Africa Oil Corp, a Canadian oil and gas company, today holds assets in Kenya, Ethiopia, Mali and, through its 51 per cent equity interest in Horn Petroleum Corporation, Puntland, Somalia. The company’s operated and nonoperated blocks in East Africa contain underexplored plays in basins that have proven and productive nearby analogues. The current seismic and well database provides sufficient information to identify a large number of prospects and leads, some of which have the potential to target multiple stacked plays.
“In Kenya, Ngamia-1 is still drilling with two zones identified, the upper zone, which has 100 meters of net pay, and the lower zone that has so far recorded 140 metres of gross pay,” Keith continues. “The most significant aspect of these wells is that it they have opened up two new basins that extend from Kenya into Southern Somalia, covering an area the size of the entire North Sea.
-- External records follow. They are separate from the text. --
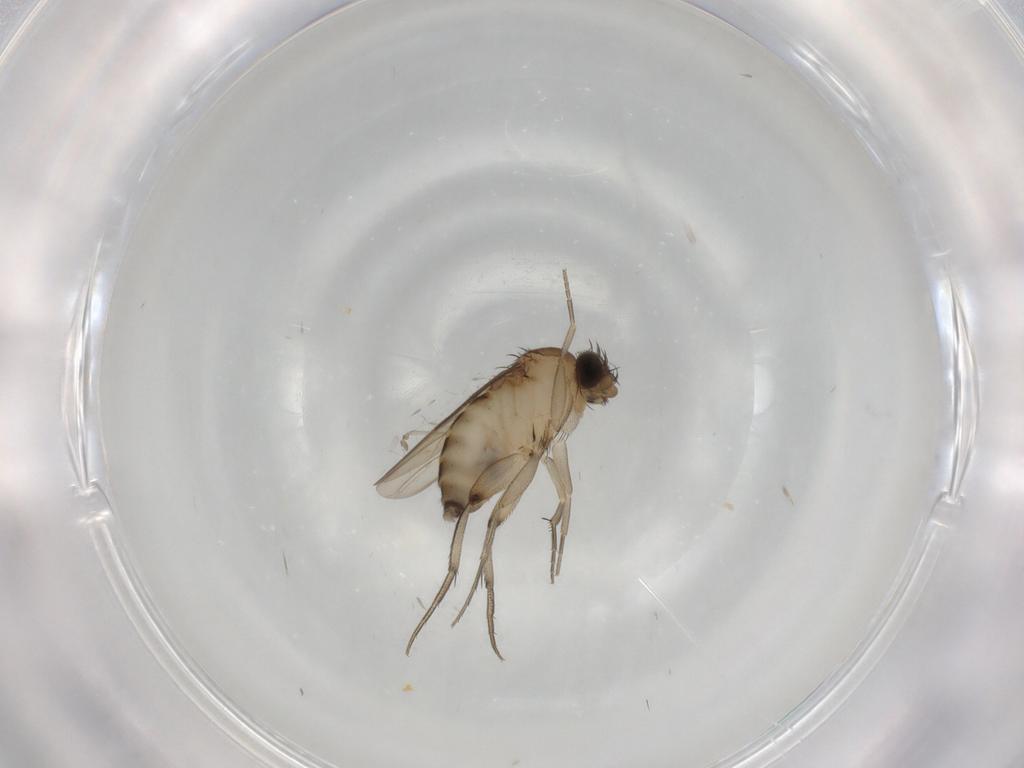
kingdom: Animalia
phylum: Arthropoda
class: Insecta
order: Diptera
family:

Having made an important discovery with its first well in the Tertiary Rift Basin in Kenya, the company has a further 80 leads and prospects in the trend still to drill and believes it has significantly de-risked this play.
“Meanwhile, in Puntland, Africa Oil Corp is fairly confident that it has found an oilfield through its work on the Shabeel well. At present the company is very happy to have found several good oil shows and to have identified a working petroleum system and good reservoirs. The next stage will be to test this zone and confirm oil to the surface as the company has done in Kenya.”
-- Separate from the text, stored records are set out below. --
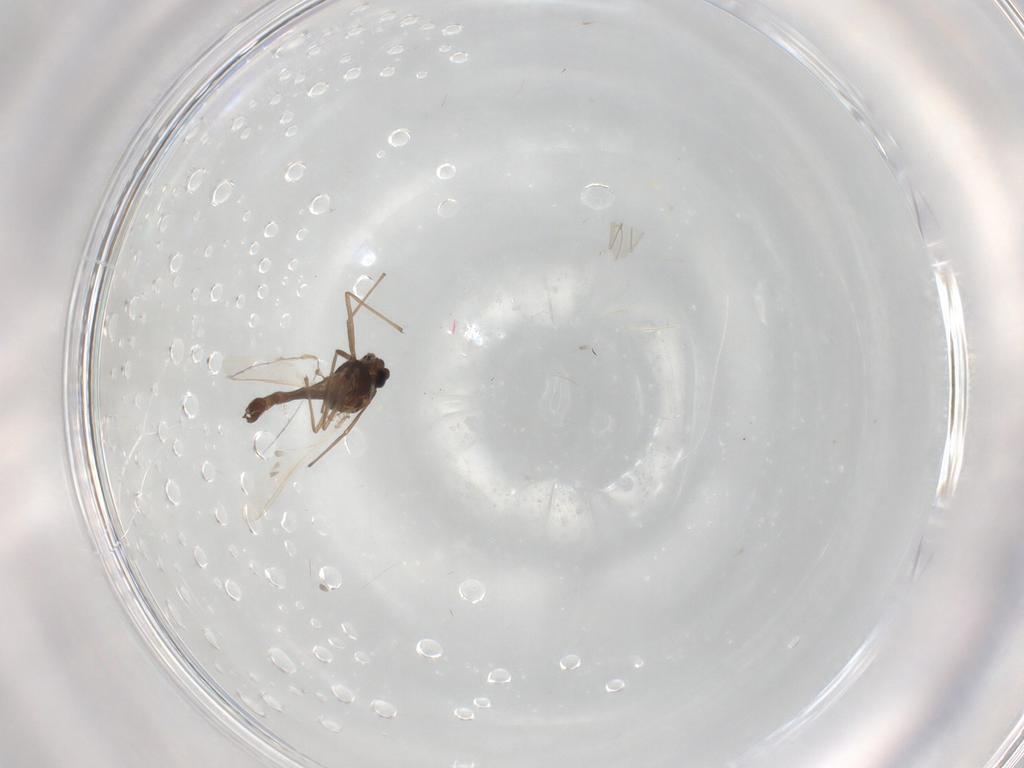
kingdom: Animalia
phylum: Arthropoda
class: Insecta
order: Diptera
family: Chironomidae
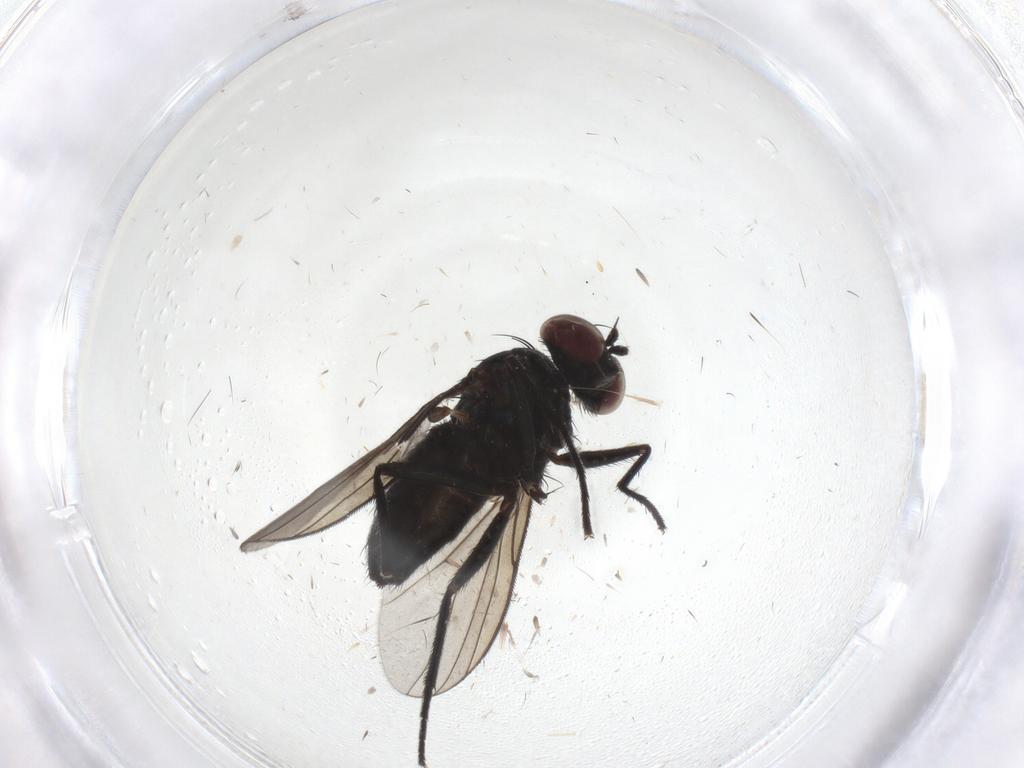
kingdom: Animalia
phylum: Arthropoda
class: Insecta
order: Diptera
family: Dolichopodidae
When Africa Oil Corp was first established, most other companies shared the view that East Africa was of limited prospectivity. This viewpoint has changed considerably in recent years with discoveries also being made in Uganda and Sudan, as well as the opening of large gas plays in Tanzania and Mozambique: “At most oil and gas conferences today the universal opinion is that East Africa now represents one of the hottest oil and gas exploration areas anywhere in the world,” Keith says. “Africa Oil Corp’s forward thinking approach meant that it was able to get in and secure all the acreage it wanted before this region really took off. What that means is that today you are looking at an organisation that boasts the best onshore acreage position of any company now present in East Africa.”
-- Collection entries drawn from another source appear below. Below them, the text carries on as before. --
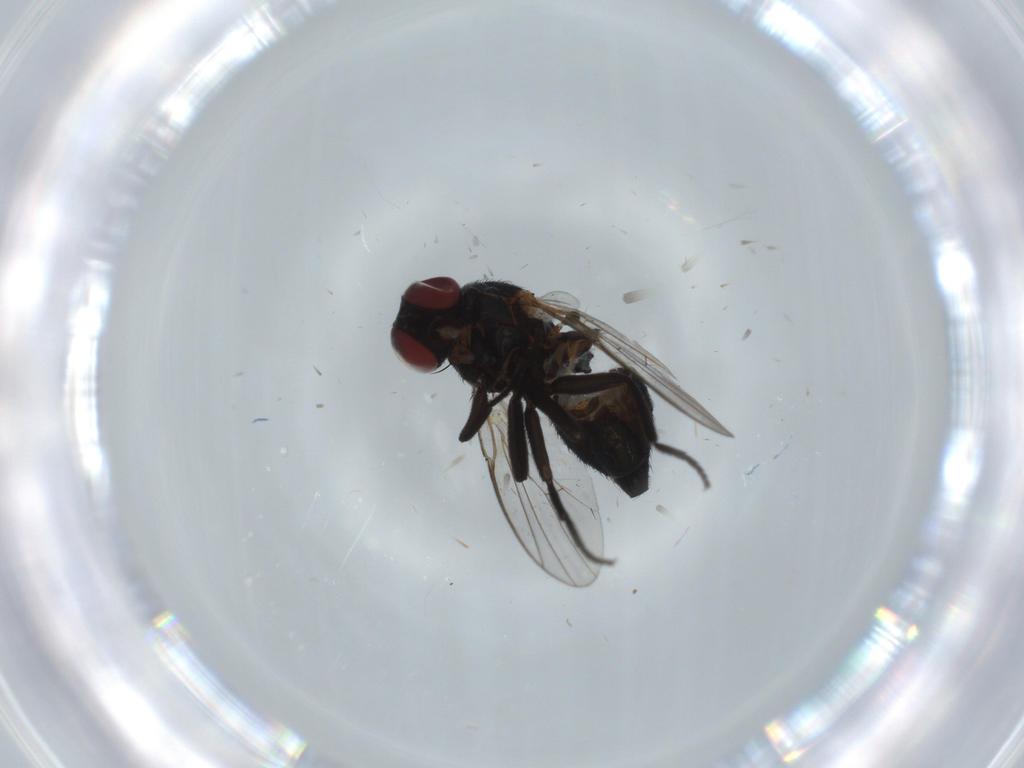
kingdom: Animalia
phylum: Arthropoda
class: Insecta
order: Diptera
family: Agromyzidae
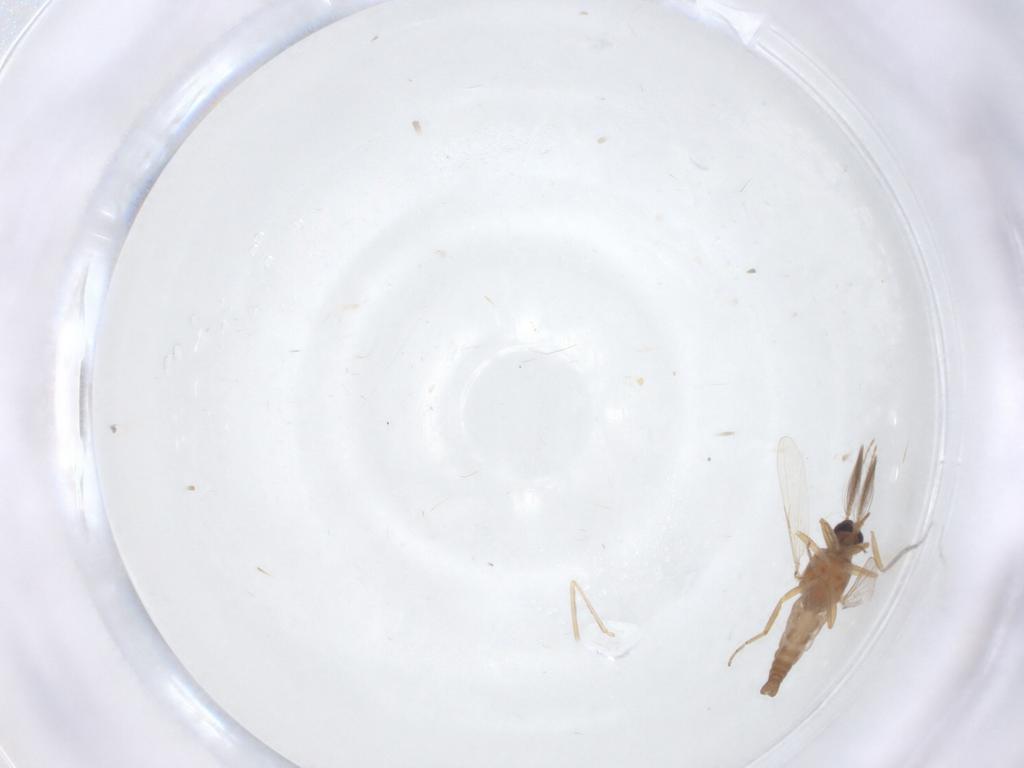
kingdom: Animalia
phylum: Arthropoda
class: Insecta
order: Diptera
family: Ceratopogonidae
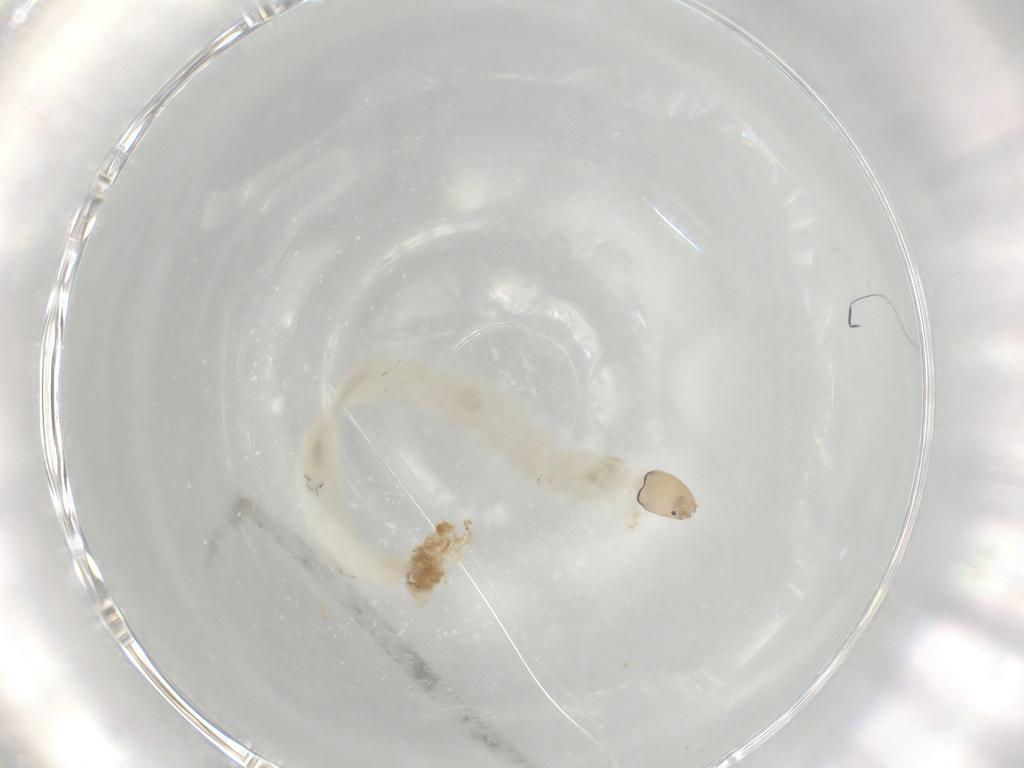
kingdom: Animalia
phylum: Arthropoda
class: Insecta
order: Diptera
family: Chironomidae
While the company’s strengths in the fields of geology and geophysics have been well documented, it is now moving into the field of development, which is an area that it readily admits is not its strong suit: “The good news from the company’s perspective is that is has, in the last 18 months, brought Tullow Oil onboard to operate the Tertiary rift development,” Keith highlights. “With its extensive knowledge of developing both onshore and offshore assets in Africa, Tullow Oil is arguably one of the premier explorers in the world right now. When you compare it with Africa Oil Corp’s parent, the Lundin Group, both have a strong track record of being aggressive explorers and Tullow Oil can definately be relied upon to take the lead on the Kenya pipeline and development project.”
As the pace of exploration across the region continues to increase, Tullow and Africa Oil Corp are currently mobilising two additional rigs, one of which is heading to Kenya, the other Ethiopia. This will result in the company having a total of four rigs in operation by the fourth quarter of 2012, a time by which it expects to be having at least one well being drilled per month. With some 300,000 square kilometres of ground to explore, the company is certainly well positioned to make a successful transition into becoming a recognised player in the field of exploration and development.
“Clearly these are still early days for Africa Oil Corp and it is important to remember that to date it has only drilled two wells. Nevertheless, the fact is new basins don’t just open up every day, yet this is what the company has done with its first two wells,” Keith states. “As the company moves forward it must make sure not to get ahead of itself. However, with some estimates suggesting that up to $100 billion will be spent on the development of East Africa, funding roads, new infrastructure, construction projects and of course the oil and gas industry, over the next five years, there is every reason to be excited about a future in the region that looks very bright indeed.”